In a recent phone call with Jaylen Bell ’21, the current BSU president, Johnson recounted the similarities with his turbulent era.
“All those events made the campus highly political, and the students very, very engaged,” Johnson said. “There are similar elements in place now, so the need for a Black Student Union—a place of comfort and support—is just as important today as it was 50 years ago.”
In 1970, during the founding of the BSU, there were just 12 Black students on Babson’s campus. Given that the initial founding class was very small, Johnson and the BSU partnered with Black students at other college campuses in the area. That lesson resonates strongly with us, as the BSU continues to strive to extend its reach beyond Babson’s campus even to this day.
“There are similar elements in place now, so the need for a Black Student Union—a place of comfort and support—is just as important today as it was 50 years ago.”
Eric Johnson '72, P'08, founder of the Black Student Union
That investment of outreach and determination by Johnson and his classmates in the early days truly has returned impressive dividends. Today, there are 133 Black students on campus as we celebrate the 50th anniversary of the BSU. For Johnson, that tenfold growth is a testament to the lasting success of the BSU.

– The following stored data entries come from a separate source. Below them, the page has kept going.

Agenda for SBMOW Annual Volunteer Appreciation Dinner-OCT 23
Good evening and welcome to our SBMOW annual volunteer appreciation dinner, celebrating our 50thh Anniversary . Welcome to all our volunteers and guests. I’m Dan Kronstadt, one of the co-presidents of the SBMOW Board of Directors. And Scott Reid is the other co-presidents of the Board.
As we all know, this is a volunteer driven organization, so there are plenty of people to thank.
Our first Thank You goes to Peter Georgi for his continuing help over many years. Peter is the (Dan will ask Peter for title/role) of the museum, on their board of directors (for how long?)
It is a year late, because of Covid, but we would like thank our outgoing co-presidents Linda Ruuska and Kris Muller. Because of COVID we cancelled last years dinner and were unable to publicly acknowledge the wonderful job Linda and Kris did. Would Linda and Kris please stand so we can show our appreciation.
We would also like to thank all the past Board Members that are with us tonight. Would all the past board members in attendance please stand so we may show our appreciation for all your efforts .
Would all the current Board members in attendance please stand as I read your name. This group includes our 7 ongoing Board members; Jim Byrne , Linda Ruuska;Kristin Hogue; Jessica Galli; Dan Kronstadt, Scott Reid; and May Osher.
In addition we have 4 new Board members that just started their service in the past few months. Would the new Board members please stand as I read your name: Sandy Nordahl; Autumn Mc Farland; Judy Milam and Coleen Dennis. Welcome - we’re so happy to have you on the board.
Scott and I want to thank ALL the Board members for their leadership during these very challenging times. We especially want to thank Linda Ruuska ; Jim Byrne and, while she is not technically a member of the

“Anytime that you can do something that becomes sustainable, that is, in and of itself, a real tribute to the cause,” Johnson said. “But, the main thing that I’ve seen out of this is there has been a lot of perseverance and a lot of protecting the purpose of what the Black Student Union is all about.”
Over the years, our organization has been directed by top-notch student leaders. In particular, a group of old-school alumni—who now refer to themselves as the “OGs”—helped grow the BSU from its founding through its formative years, including John Frazier ’71, Rudy Crew ’72, H’96, Gary Rawlins ’73, Rodney Carter ’76, Melvin “Chuckie” Clark ’76, Craig Thaxton ’76, Gerald Watson ’76, Gary Burke ’77, Chris Cephas ’77, Leslie Fleuranges ’79, Sherrin Stokes-Fowlkes ’79, Ulysses Grant Smith ’81, and Kevin White ’88.
One of the central figures was Dr. Geoffrey Kapenzi, a sociology professor, who mentored many of the BSU alumni into successful entrepreneurs and business and community leaders. Crew, for example, went on to become chancellor of the New York City Department of Education.
“Doc Kapenzi was the heart of our survival,” Carter said recently. “He gave us the standard of our interaction with each other.” Those interactions, he says, developed into creating their own peer-mentorship groups in their hometowns, such as Baltimore, New York, and Chicago.
“After graduation,” Carter said, “we attended and participated in each other’s weddings, became godparents, and cried at our peers’ Homegoing services.”
That’s what the Black Student Union means to the alumni who built and nurtured it.
A Vision for the Future
Today, the BSU embraces all of the lessons of the past—with a strong focus on the future. We are honored to name the physical manifestation of BSU after Eric Johnson with a vision to impact not only Babson’s campus but also the Greater Boston community.
“It’s a tremendous tribute, and I almost can’t put it into words what it really means, other than to say that the students who are there today created this environment,” Johnson said. “They created it, and they created the purpose and strategy behind it. To me, that is the best honor.”
We are trying to build something economically with the opportunities presented to us while celebrating the uniqueness of coming from a common thread of the African diaspora.
In our research and planning for The Johnson House, we discovered that the median net worth of a Black household in Boston is just $8—yes, $8. The house was created with a mission to help create the solution to that problem, and we now meet regularly in the common room to tackle it. We are trying to build something economically with the opportunities presented to us while celebrating the uniqueness of coming from a common thread of the African diaspora.
BSU is a student organization, but we want it to be more than just that. We talk about the future all the time, and it is invigorating. We talk about the decades ahead and how we can make this moment impactful. We talk about what we can do right now to ensure that those who come after can build upon what we have done—the same way we have been able to build on the foundations created by our predecessors over the past five decades.
That’s what the Black Student Union means for the next 50 years.